» Required action: The answer must be a single number: the count of lines below that contain the string "along".

» Records to use:

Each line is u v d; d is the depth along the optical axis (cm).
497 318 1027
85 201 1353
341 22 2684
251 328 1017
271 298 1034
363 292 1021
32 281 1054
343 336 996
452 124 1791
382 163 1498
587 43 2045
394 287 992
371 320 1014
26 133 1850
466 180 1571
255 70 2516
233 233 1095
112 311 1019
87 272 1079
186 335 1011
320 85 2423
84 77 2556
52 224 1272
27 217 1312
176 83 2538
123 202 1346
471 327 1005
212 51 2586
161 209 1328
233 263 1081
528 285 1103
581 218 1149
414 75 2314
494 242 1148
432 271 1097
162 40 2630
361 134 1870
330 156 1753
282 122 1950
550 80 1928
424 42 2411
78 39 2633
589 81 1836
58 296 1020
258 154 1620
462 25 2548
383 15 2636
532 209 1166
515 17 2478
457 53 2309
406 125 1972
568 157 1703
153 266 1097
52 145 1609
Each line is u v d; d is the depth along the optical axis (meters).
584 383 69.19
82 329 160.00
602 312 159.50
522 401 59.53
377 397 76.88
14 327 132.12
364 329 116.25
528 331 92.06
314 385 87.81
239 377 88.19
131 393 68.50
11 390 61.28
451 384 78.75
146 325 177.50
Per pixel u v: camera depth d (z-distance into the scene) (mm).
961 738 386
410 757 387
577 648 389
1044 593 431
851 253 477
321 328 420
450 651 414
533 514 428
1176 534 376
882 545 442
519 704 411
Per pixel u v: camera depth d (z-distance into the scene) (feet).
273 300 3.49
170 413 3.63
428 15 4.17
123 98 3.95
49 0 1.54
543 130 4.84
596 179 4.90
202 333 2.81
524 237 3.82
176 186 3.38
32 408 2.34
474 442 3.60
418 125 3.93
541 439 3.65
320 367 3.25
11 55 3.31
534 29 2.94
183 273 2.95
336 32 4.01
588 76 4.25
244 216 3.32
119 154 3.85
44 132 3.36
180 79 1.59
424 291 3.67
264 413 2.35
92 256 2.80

» Task response: 2